* _Source_
......

Such metal rolls as described above actually go back to Lehi’s day, for the seven lead rolls from a private house in Assur found in 1905 and engraved in Hittite hieroglyphics are dated “from the end of the seventh century B.C.” They were private business letters written apparently by the owner of the house.34 It is most interesting to find writing on metal practiced even in everyday affairs by Lehi’s fellow merchants. Of course, other types of writing material were used. “The Hittites also wrote on wooden boards . . . often covered with wax,” while the common word for wax-tablet used in Palestine and Syria in Lehi’s day was an Old Babylonian loan-word, showing the custom to be very old.35 Very recently, there were discovered in Assyria some waxed writing-boards which “take the history of the ‘album’ or book back to the 8th century [B.C.].”36 The significant thing about this is that while the folding boards were often made of wood or ivory they could also be of metal. It is still “uncertain whether the boards made of precious metals were votive gifts [since they must have been very expensive] or plaques inscribed with a short dedicatory inscription, or whether they were ‘writing-boards,’ for the same term denotes a wood or metal plate used in overlay-work.”37 The continued use of metal plates in Assyria (no actual plates have been found from the earlier period) is seen in the recent discovery of a copper plate in Maghreb, beautifully written on both sides with a continuing text in Arabic.38
We told in Lehi in the Desert of a Karen inscription plate which cannot be read but which to judge by practices found in the neighboring regions probably contained the account of the founding of the nation and/or its ruler’s claim to the throne. We also noted that visitors to the Karens have often been struck by what seem to be unusually close affinities to the Jews.39 Now as late as the nineteenth century the people were “accustomed to assemble once a year from all parts of the nation, to propitiate it [the plate] with offerings. The gathering of the people takes place in the month of March, and is with them the great feast-day.”40 One cannot help thinking of how King Mosiah called all his people together in a great national assembly in order to read to them out of holy plates and to discourse to them on the history of the nation and his own claim to the throne (Mosiah 25:1—14).41
The general concern and anxious attention to the keeping of records in ancient Israel was entirely unknown to scholars until the work of Eduard Meyer and the discovery of the Ugaritic library in 1929. The eminent Orientalist A. H. Sayce describes the surprising result of that find:
There is no longer any difficulty in believing that there were abundant literary documents for compiling the earlier books of the Old Testament. . . . Consequently there is no longer any need of our believing as I formerly did that cuneiform tablets lie behind the text of the earlier Biblical books. . . . In the Mosaic period the Oriental world was as well stocked with books and what we should call public libraries as it was in the Greek epoch. . . . The royal library of David and Solomon would have been preceded by temple libraries in the age of the Judges. . . . Samuel as lawgiver or mehoqeq would have been accompanied by his scribe (Jud. 5:14; Gen. 49:10), and at Shiloh there would have been a temple library. . . . It is significant that as late as the reign of Solomon the ‘prophecies’ of Ahijah the Shilonite were still being committed in writing.42
All this, brought forth since 1930, is a remarkable vindication not only of the great concern of the Book of Mormon people with the keeping of books and records, but of the peculiar manner in which those records were kept and the ways in which they were disseminated. The Book of Mormon writers leave us in no doubt that the engraving of plates was a hard and laborious business which they did not relish. They would much have preferred writing in ink, as we can surmise from the state of the Kasia plate:
An interesting fact revealed by this plate is the way in which copperplates were inscribed. The matter was first written out in ink on the plate, and when the ink dried the engraver cut the written letters into the metal. . . . Here the engraver was manifestly incapable, for only the first line has been carved and most of the letters in it are bungled. There can be little doubt that, as his work was so unsatisfactory the incision of the rest was given up and the plate was accepted as it was, written only in ink.43
So we can sympathize with Jacob when he says, “I cannot write but a little of my words, because of the difficulty of engraving our words upon plates” (Jacob 4:1).

......

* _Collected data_
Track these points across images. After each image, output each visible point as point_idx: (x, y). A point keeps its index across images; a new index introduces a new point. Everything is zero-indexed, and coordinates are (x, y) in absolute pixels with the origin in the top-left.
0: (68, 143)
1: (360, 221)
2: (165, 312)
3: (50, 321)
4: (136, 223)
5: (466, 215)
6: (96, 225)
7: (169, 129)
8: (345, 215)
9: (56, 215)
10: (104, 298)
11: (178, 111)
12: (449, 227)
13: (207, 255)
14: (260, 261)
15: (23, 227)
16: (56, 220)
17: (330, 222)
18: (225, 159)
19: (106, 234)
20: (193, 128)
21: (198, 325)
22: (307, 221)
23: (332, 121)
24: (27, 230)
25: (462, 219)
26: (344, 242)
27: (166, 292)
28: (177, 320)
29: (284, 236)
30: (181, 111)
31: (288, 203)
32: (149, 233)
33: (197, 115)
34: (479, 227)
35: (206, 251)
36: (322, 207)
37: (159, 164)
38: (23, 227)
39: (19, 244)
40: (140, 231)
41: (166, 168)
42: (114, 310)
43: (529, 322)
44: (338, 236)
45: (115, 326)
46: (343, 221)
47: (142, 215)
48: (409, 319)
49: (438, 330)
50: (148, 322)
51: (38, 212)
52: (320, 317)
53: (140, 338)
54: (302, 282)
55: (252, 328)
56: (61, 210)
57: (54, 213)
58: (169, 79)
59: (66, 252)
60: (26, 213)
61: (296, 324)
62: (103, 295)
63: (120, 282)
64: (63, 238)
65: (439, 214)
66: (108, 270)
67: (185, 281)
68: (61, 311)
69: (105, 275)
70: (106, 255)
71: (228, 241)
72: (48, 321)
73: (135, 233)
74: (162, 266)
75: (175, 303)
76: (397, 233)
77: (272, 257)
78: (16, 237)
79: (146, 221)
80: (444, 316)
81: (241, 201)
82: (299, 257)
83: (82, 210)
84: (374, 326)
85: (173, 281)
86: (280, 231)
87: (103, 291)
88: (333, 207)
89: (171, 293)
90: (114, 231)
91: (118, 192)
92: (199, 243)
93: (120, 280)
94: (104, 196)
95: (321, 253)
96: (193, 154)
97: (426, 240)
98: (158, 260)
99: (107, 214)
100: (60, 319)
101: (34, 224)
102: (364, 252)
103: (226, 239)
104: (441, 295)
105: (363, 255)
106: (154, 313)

......

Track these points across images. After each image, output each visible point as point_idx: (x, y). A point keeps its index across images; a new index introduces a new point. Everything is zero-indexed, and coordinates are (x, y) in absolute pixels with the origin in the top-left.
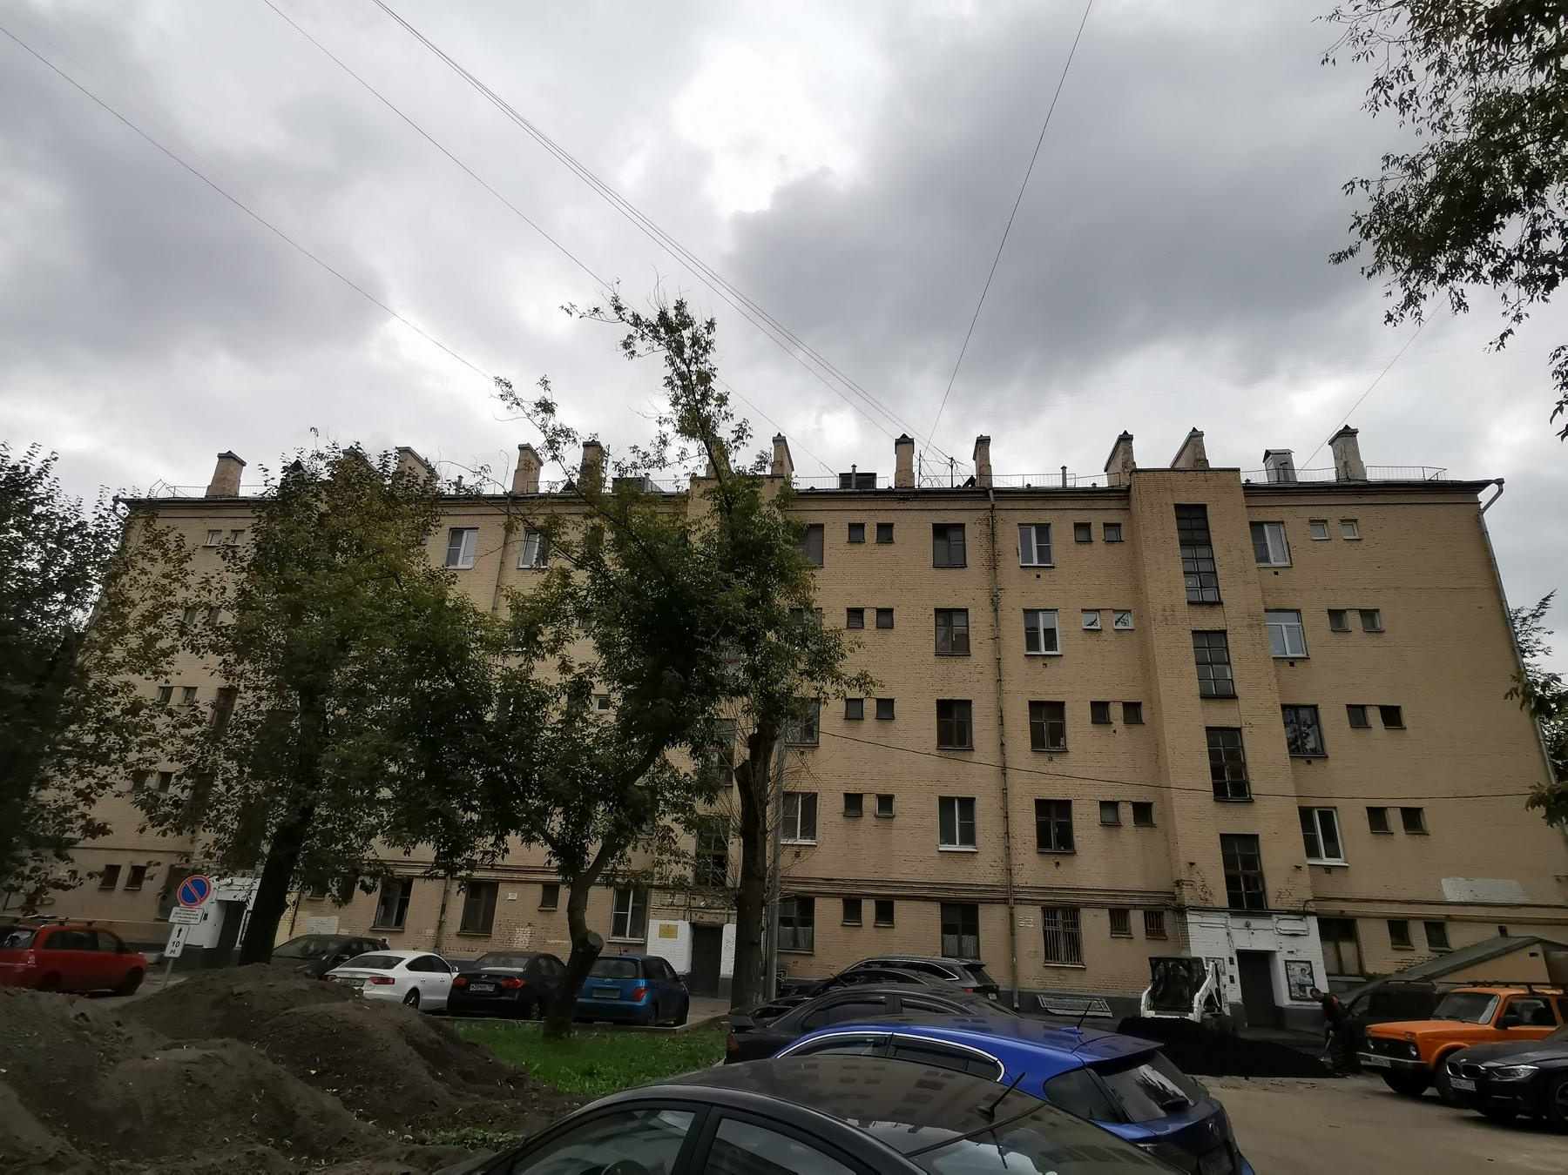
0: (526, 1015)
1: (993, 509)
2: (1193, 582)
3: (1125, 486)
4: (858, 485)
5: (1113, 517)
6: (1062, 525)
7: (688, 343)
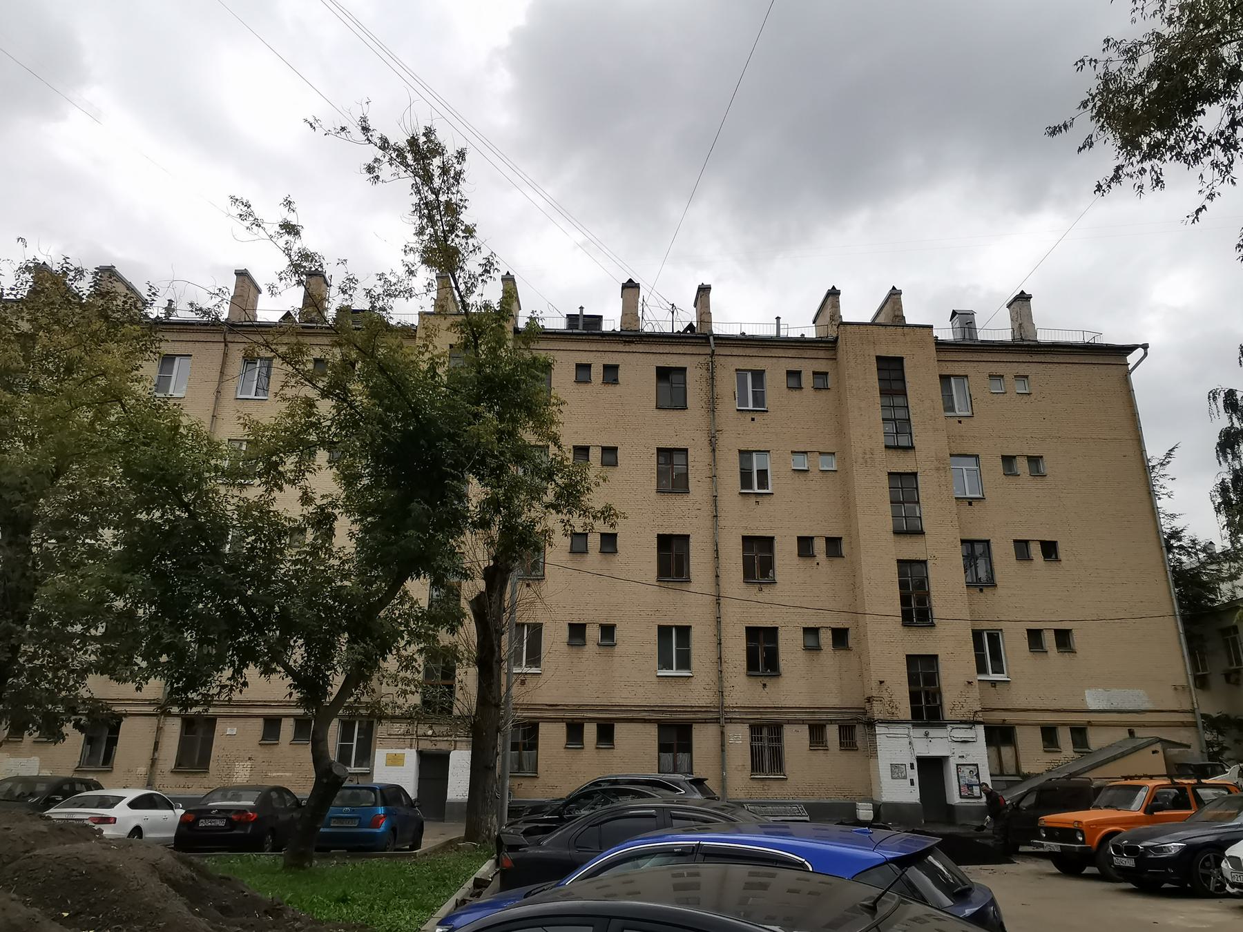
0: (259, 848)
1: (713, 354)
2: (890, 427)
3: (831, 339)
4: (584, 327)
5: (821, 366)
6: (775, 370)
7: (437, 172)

......

* _Task description_
Decide whether each statement agrees with the passage on ancient writing on metal: (a) the seven lead rolls from a private house in Assur were found in 1905; (b) actual plates from the earlier period have been found in Assyria; (c) the engraver of the Kasia plate carved every line of it. For each, answer yes or no and quote the deciding words from the passage.

* _Correct output_
(a) Yes: "the seven lead rolls from a private house in Assur found in 1905"
(b) No: "no actual plates have been found from the earlier period"
(c) No: "only the first line has been carved"